_TASK PROMPT_: Repeat the records word for word, from the line with "08:00-09:00: median 2.9, box" through the end of the records, and leave the pictures out of your answer.

_DATA_:
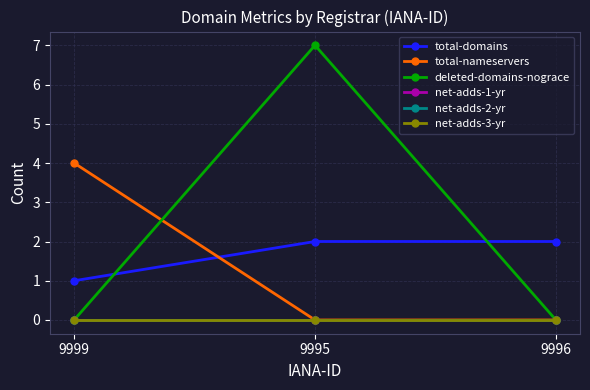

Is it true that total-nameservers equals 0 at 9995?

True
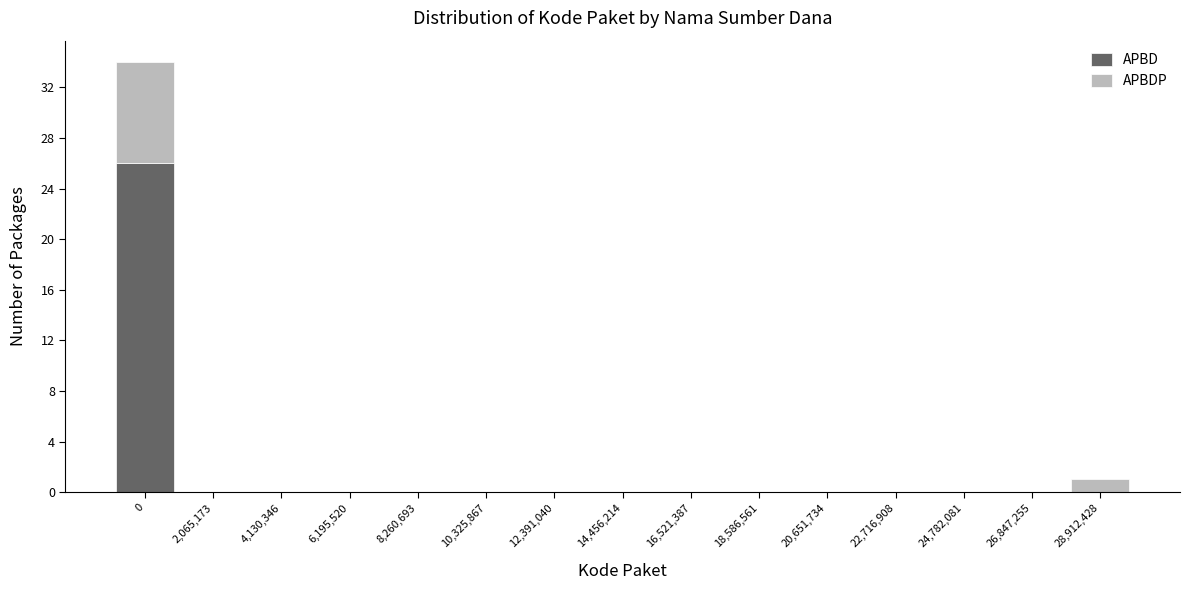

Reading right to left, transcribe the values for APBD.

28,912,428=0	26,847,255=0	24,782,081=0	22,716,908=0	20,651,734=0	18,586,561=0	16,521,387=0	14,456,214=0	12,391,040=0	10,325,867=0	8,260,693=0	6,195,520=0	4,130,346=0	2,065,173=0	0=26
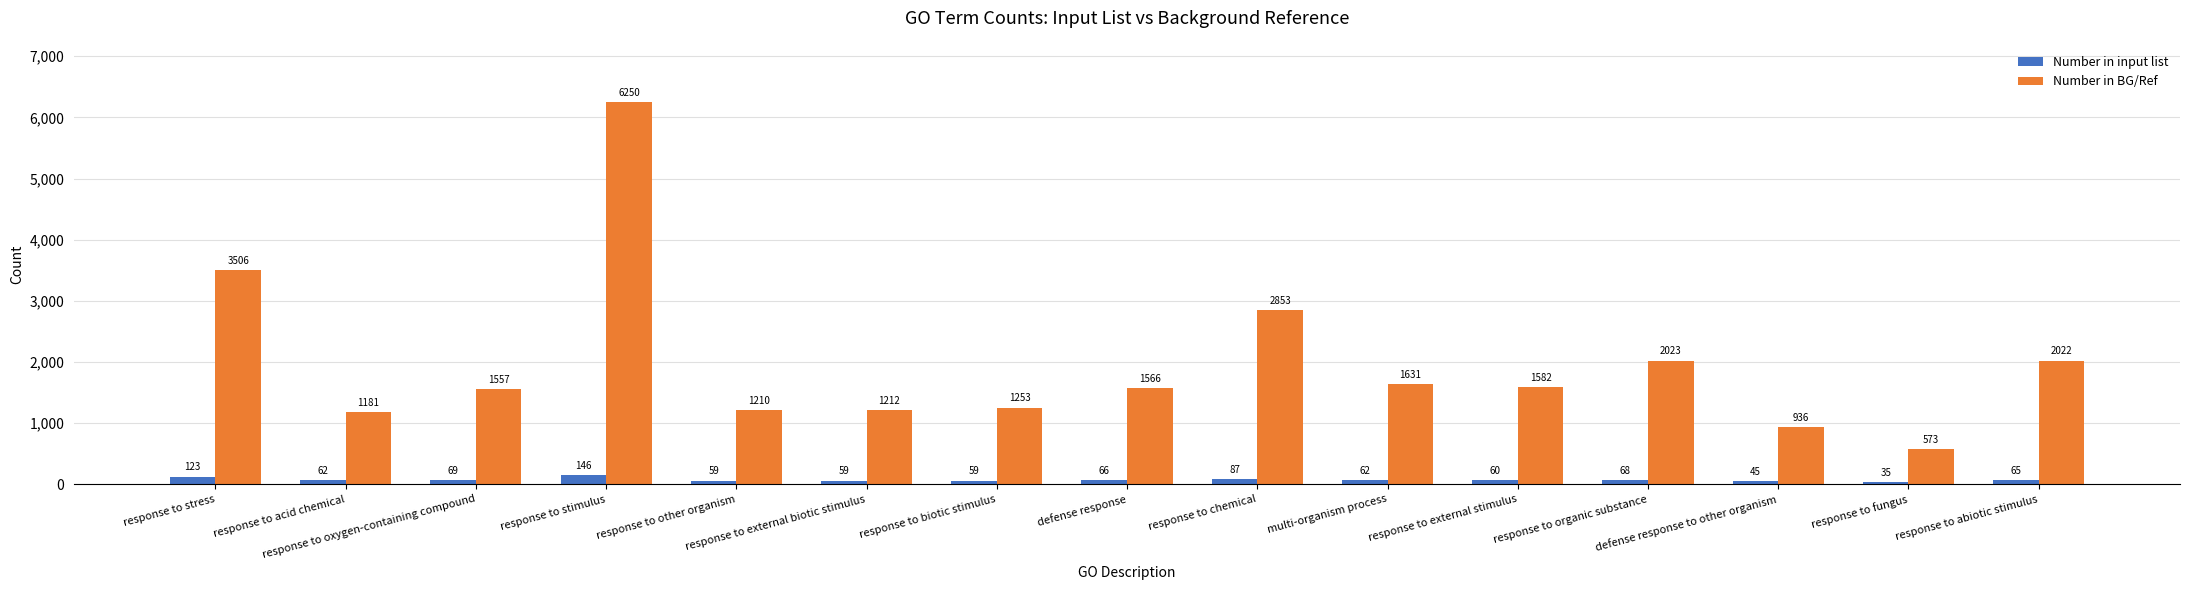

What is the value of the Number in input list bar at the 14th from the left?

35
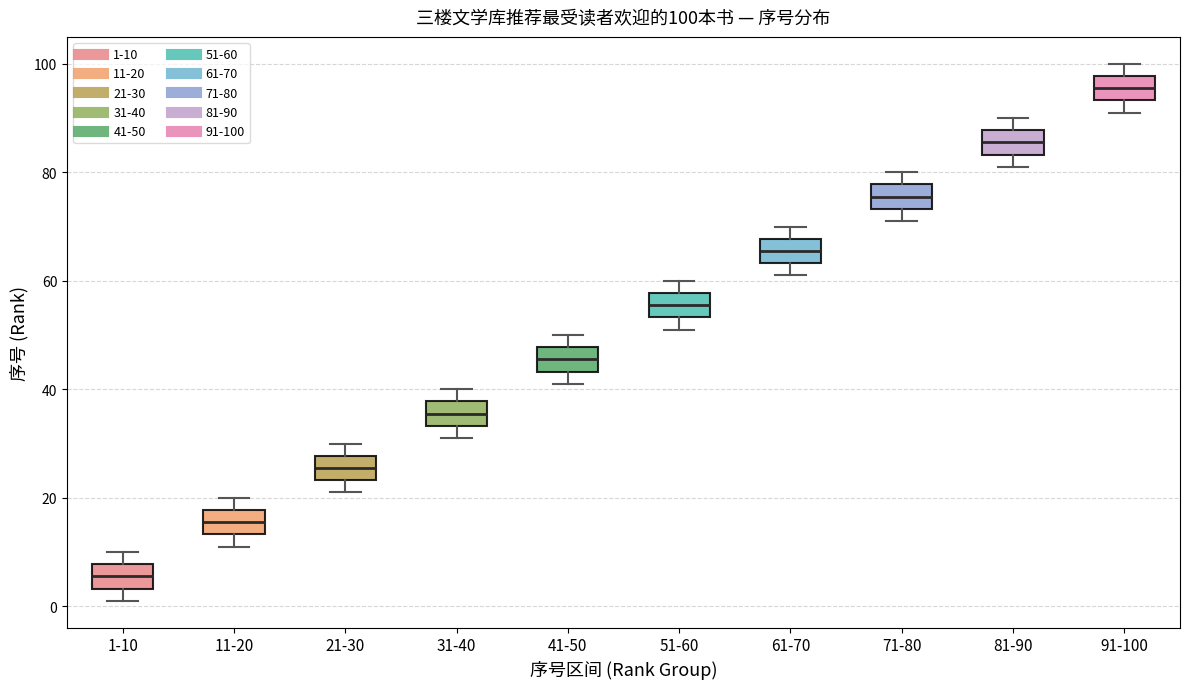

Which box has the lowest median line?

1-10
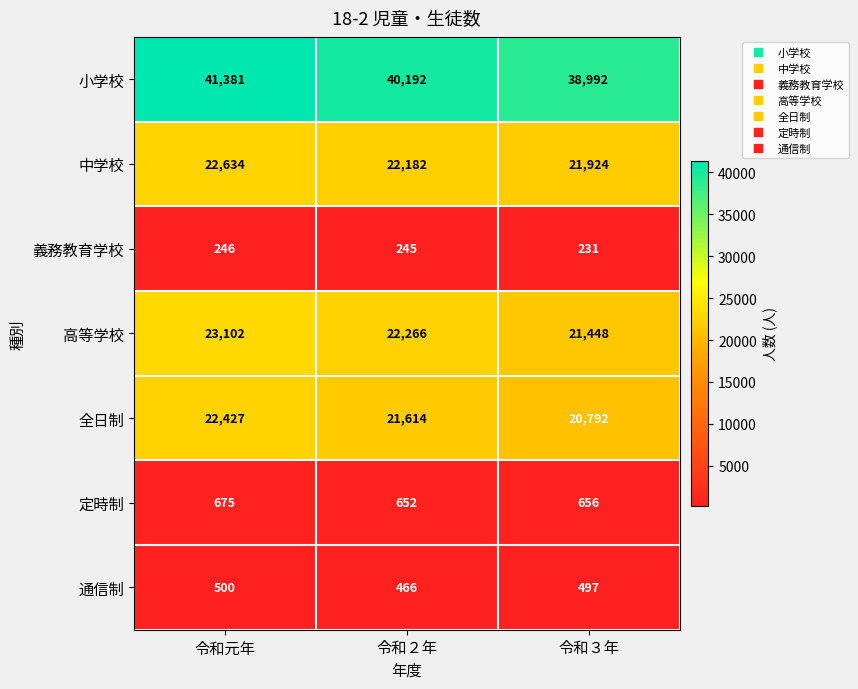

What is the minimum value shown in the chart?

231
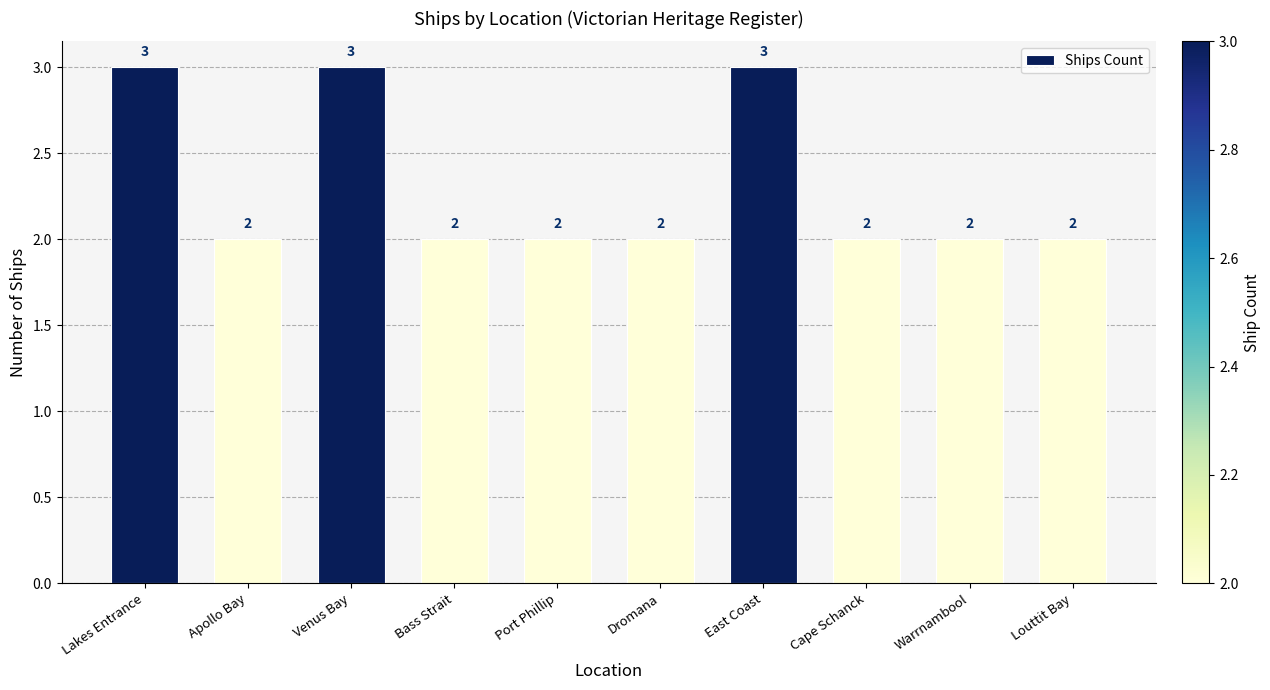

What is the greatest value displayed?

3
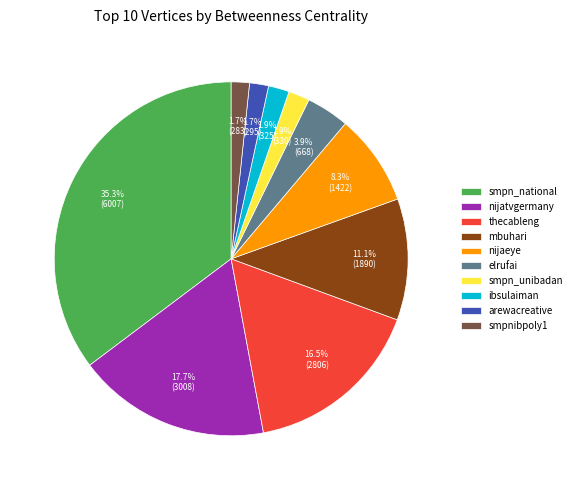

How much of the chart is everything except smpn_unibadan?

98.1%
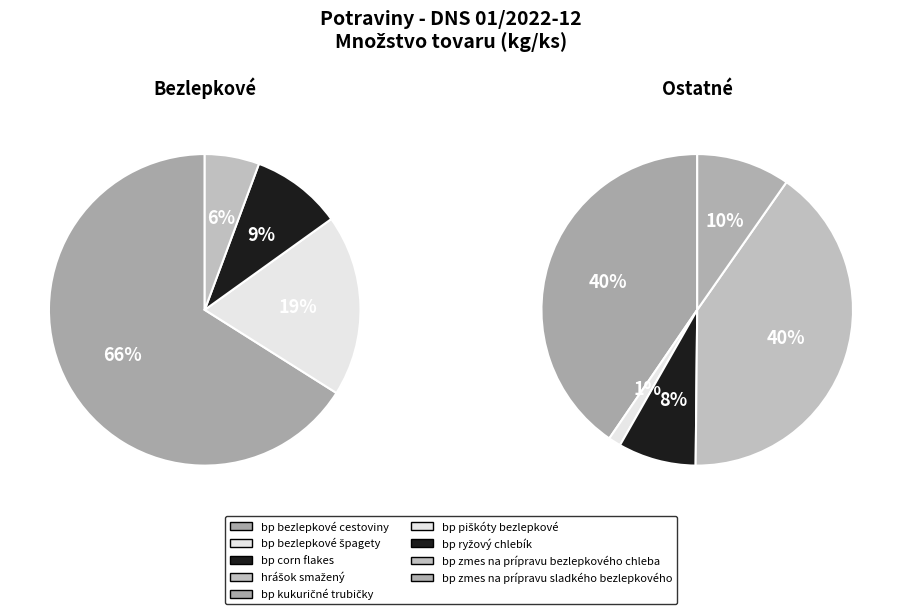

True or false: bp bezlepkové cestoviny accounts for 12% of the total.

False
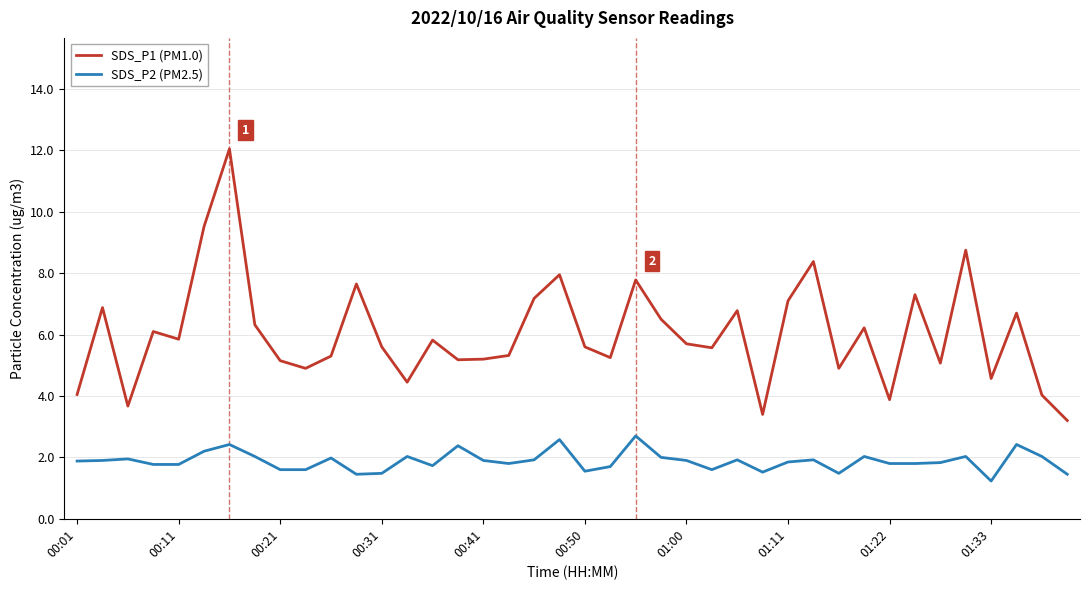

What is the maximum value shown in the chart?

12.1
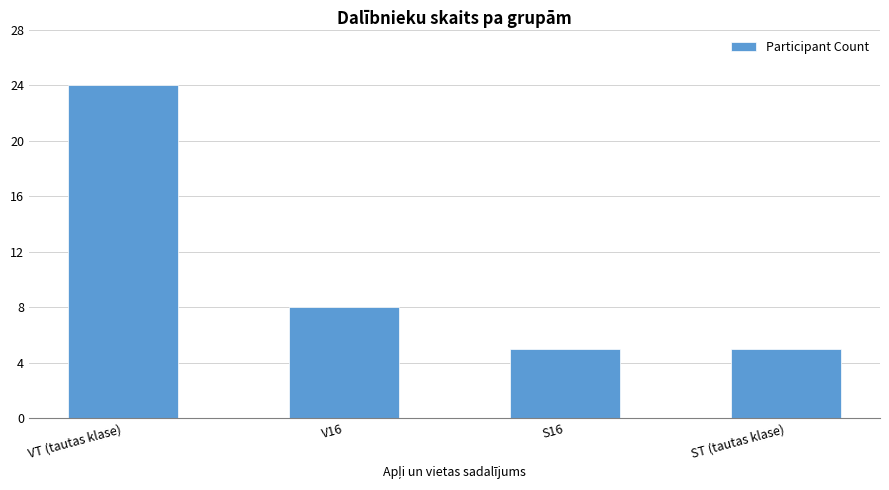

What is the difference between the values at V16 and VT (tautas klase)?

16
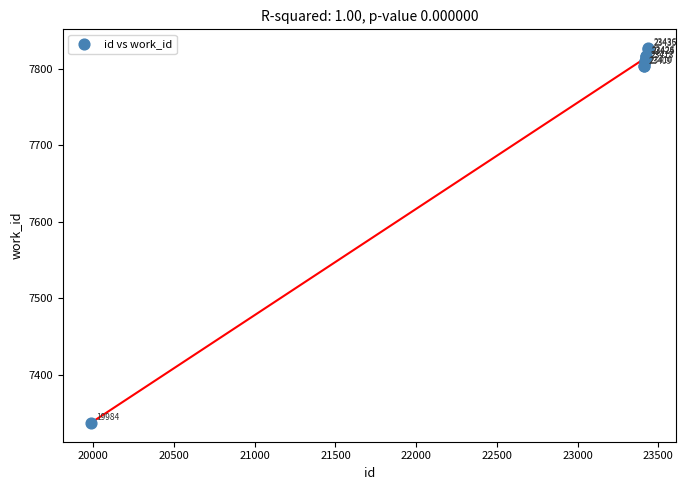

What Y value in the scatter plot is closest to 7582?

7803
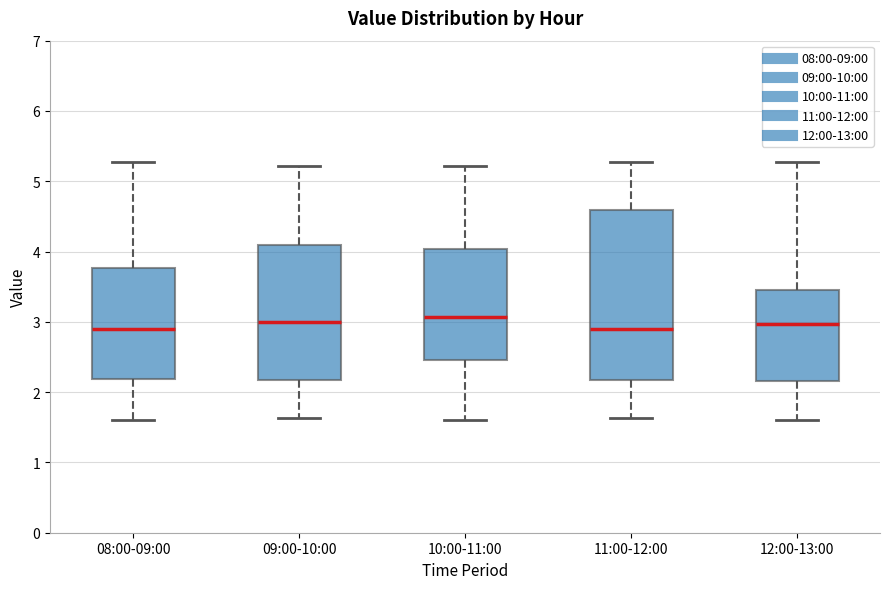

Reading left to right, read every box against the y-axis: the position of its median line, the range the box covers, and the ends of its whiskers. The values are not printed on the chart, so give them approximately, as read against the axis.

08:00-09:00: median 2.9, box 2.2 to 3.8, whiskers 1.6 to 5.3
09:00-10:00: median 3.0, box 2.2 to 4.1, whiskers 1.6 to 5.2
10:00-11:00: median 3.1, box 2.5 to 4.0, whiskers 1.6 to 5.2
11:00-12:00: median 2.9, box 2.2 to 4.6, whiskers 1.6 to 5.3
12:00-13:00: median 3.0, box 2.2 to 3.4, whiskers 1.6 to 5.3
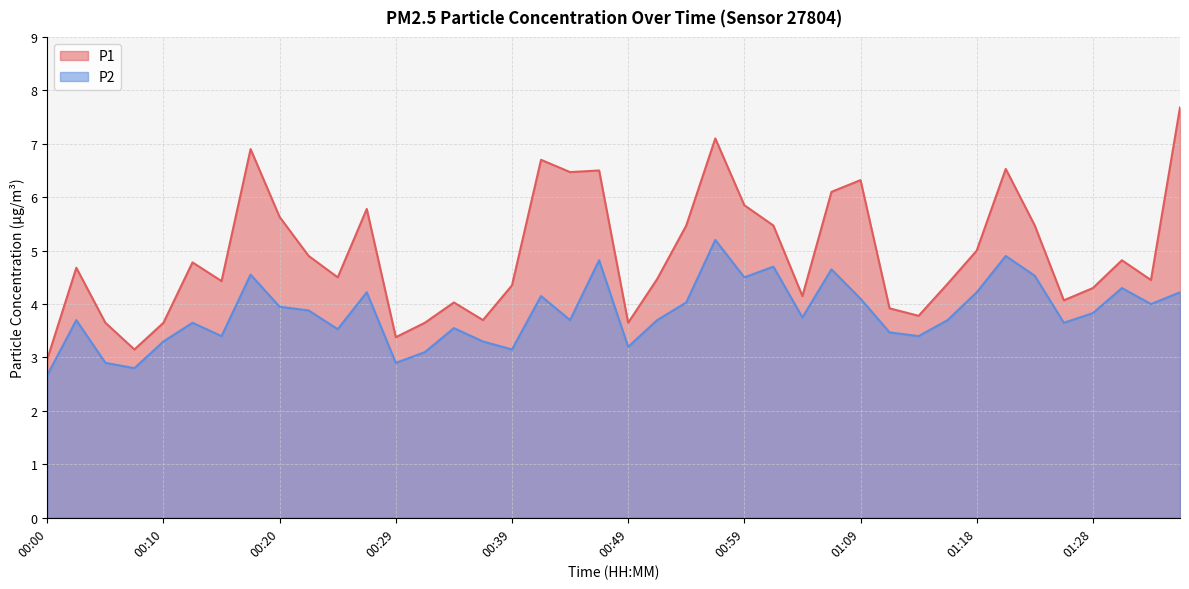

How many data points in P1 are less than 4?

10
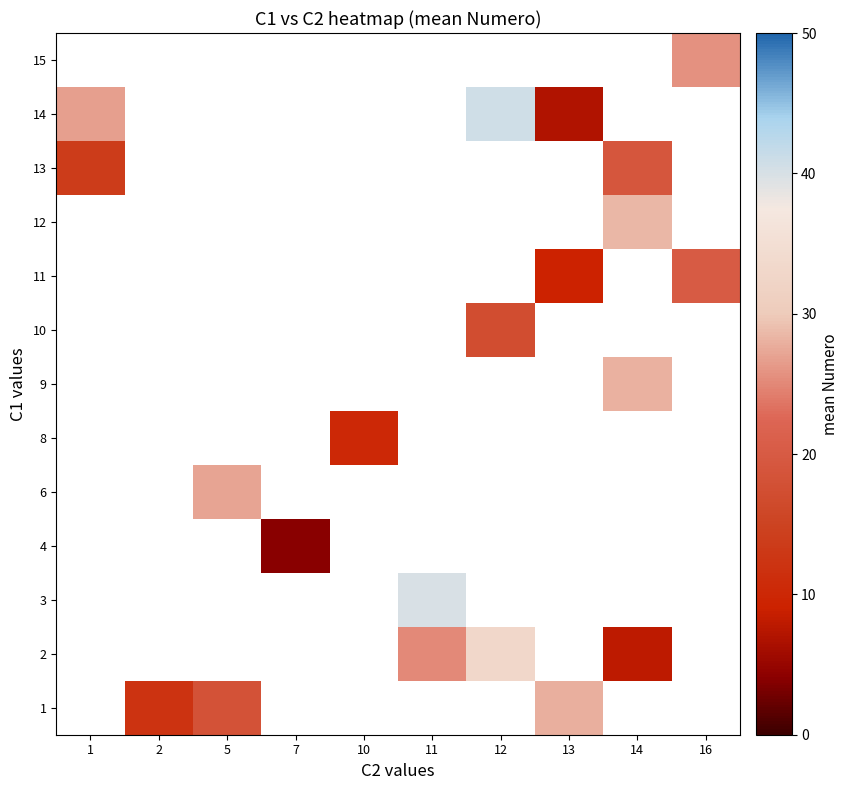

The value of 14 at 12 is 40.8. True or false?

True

_EXERCISE RESPONSE_:
08:00-09:00: median 2.9, box 2.2 to 3.8, whiskers 1.6 to 5.3
09:00-10:00: median 3.0, box 2.2 to 4.1, whiskers 1.6 to 5.2
10:00-11:00: median 3.1, box 2.5 to 4.0, whiskers 1.6 to 5.2
11:00-12:00: median 2.9, box 2.2 to 4.6, whiskers 1.6 to 5.3
12:00-13:00: median 3.0, box 2.2 to 3.4, whiskers 1.6 to 5.3

How many data points in P1 are less than 4?

10

The value of 14 at 12 is 40.8. True or false?

True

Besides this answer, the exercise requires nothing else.